For today we just want to remember that jobs with a higher barrier of entry (university degrees) pay better than jobs with lower barriers of entry.
The ABS classifies all jobs by skill level – that’s a number from 1 to 5 that indicates how much formal training is required in order for you to be allowed to work in that job. Skill level 1 jobs require a university-level education. Skill level 3 jobs require a TAFE education while skill level 5 jobs don’t require any formal qualification.
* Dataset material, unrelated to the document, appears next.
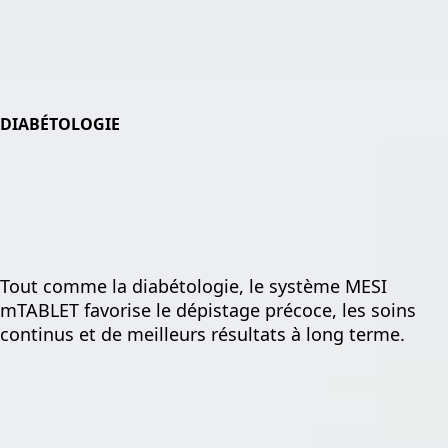
DIABÉTOLOGIE
Tout comme la diabétologie, le système MESI
mTABLET favorise le dépistage précoce, les soins
continus et de meilleurs résultats à long terme.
Good news, Australia continues its transition into a knowledge economy. In 1986 only 23 per cent of jobs were classified as skill level 1. Today 34 per cent of all jobs require university level education – you can’t work in skill level 1 jobs without going to uni. There are a few exceptions, but they don’t even tip the scale. Employers don’t tend to care about qualifications for certain types of niche programming skills. These jobs (think cyber security, SEO, or crypto) are so new that employers test for programming skills rather than relying on degrees. Overall, knowledge workers tend to hold university degrees.
Workers with more formal educations earn more money, put more dollars into their super accounts, and don’t need to be subsidised through the pension system during their retirement years. An Australia with a large proportion of workers in skill level 1, 2, and 3 jobs needn’t rely as much on the pension system to subsidise people’s retirement. More tax dollars are then left to throw at other things.
Looking at our national workforce by age and education, we notice that almost half (46 per cent) of the workers aged 25 to 40 hold at least a bachelor’s degree.
Has Australia become overeducated? Are we sending too many young workers to university? Looking at the job pipeline we probably will need even more university-trained workers in the next five years.
The National Skills Commission projects that 53 per cent of all the new jobs that will come online in the next five years need academic training (skill level 1 jobs). Advising young people to get as educated as they possibly can remains good general advice.
What does this mean for the university system? First and foremost, this means growth. Expect new buildings on campuses, higher enrolments, additional purpose-built international student accommodation, more transparent pathways to citizenship for holders of certain degrees (healthcare in particular), and new university degrees.
Should university be free? You could argue that university should be free for young people to ensure the rising costs of living (especially housing) will not hurt them as much in the long run. From a simplistic perspective that only considers wages, university fees are socially acceptable. Remember that the pay premium for university-trained workers is significant.
The real madness is charging students for TAFE level education. These degrees should be universally free (but means-tested to ensure we don’t pay for finance-bros who want to take up carpentry as a hobby) since the pay-premium is less impressive than for university training.